WOLOWSKI (Schor), Christian family in Poland of Jewish origin. In 1755–56, its members joined the *Frankists, after which they converted to Catholicism. Until the 1830s the Wolowski family exclusively married apostate Frankists, but subsequently they also contracted mixed marriages.
ELISHA SCHOR, the first known of the ramified Wolowski family, was a descendant of Zalman Naphtali Schor, rabbi of *Lublin. For many years Elisha Schor held the position of Maggid in the community of *Rogatin, and was among the leaders of Shabbateanism in the southeastern sector of the Polish kingdom. In 1755, with his sons and his son-in-law Hirsch Shabbetais, the husband of his daughter Hayyah, he joined the sect of Jacob Frank, whom he regarded as the loyal successor of Shabbateanism. It was at Elisha's initiative and with his participation that the disputation with the rabbis was held at *Kamenets Podolski in June 1757; he also signed the Patshegen ha-Ta'anot ve-ha-Teshuvot ("Summary of the Arguments and the Replies"). After the death of Bishop M. Dembowski, the patron of the Frankists, Elisha was compelled in the autumn of 1757 to flee across the Turkish border with his followers. He died there during a popular outbreak against the members of the sect.
The children of Elisha Schor, Solomon, Nathan, Lipman, Hayyah, and their families adhered to the Frankist sect, until their conversion to Christianity in 1759, when they changed their name to Wolowski (Pol. wol = Heb. shor). They held various positions in the court of Jacob Frank in Poland and in Offenbach.
FRANCISZEK LUKASZ WOLOWSKI, son of Solomon and grandson of Elisha, became secretary of King Stanislaus II Augustus, and was raised to the nobility in 1791. JAN KANTY WOLOWSKI (1803–1864), jurist, great-grandson of Elisha Schor, held the position of secretary of state in Congress Poland and was one of the draftsmen of the civil code of Poland. In 1839 he was raised to the nobility by Nicholas I and in 1861 was appointed dean of the faculty of law at the University of Warsaw. He was the only former Frankist not ashamed of his Jewish origin, of which he was even proud.
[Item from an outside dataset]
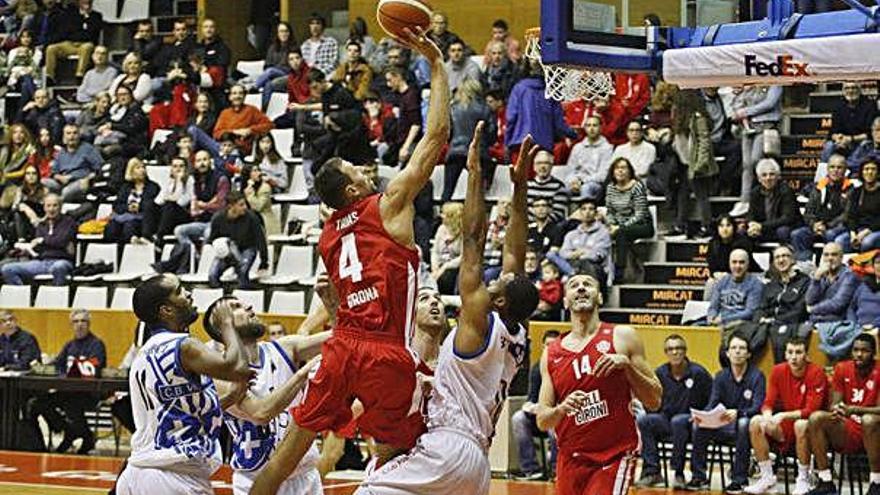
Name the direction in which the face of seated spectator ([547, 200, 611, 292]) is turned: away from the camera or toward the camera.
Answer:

FRANCISZEK WOLOWSKI (1776–1844), jurist and statesman, great-grandson of Elisha Schor, was a member of the Polish Sejm (Parliament) in 1818 and between 1825 and 1831. He was raised to the nobility in 1823. In 1830, at the time of the Polish uprising, he opposed emancipation of the Jews. After the suppression of the uprising, he emigrated to France with his family. His son LOUIS FRANCOIS WOLOWSKI (1810–1876), French economist and statesman, born in Warsaw, took part in the Polish uprising of 1830–31, and later emigrated to France. In 1834 he began to publish the periodical Revue de législation et de jurisprudence. From 1848 to 1851 he was a delegate in the constituent and legislative assembly of France. In 1852 he founded the Crédit Foncier bank. In 1871 he was elected to the National Assembly. His important works are Etude d'économie Politique et Statistique (1864); La Question des banques (1864); and L'Or et l'argent (1870).
J. Emden, Sefer Shimmush (Amsterdam, 1758), 80, 82; J. Bernstein, in: Juedisches Literaturblatt, 27 (1882), 107; A. Kraushar, Frank i frankiści, 2 (1895), 11, 20, 33, 53, 91; T. Jeske-Choinski, Neofici polscy, (1904), 100–3; M. Balaban, Le-Toledot ha-Tenu'ah ha-Frankit, 1 (1934), 114–5, 117, 118, 120–3, 139; I. Schiper, Dzieje handlu zydowskiego na ziemiach polskich (1937), index; S.A. Kempner, Dzieje gospodarcze Polski porozbiorowej, 1 (1920), 97–105; J. Shatzky, Geshikhte fun Yidn in Varshe, 1–2 (1947–48), indexes; M. Roztworowski, Dyaryusz Sejmu 1830/31, 4 (1912), 6–8.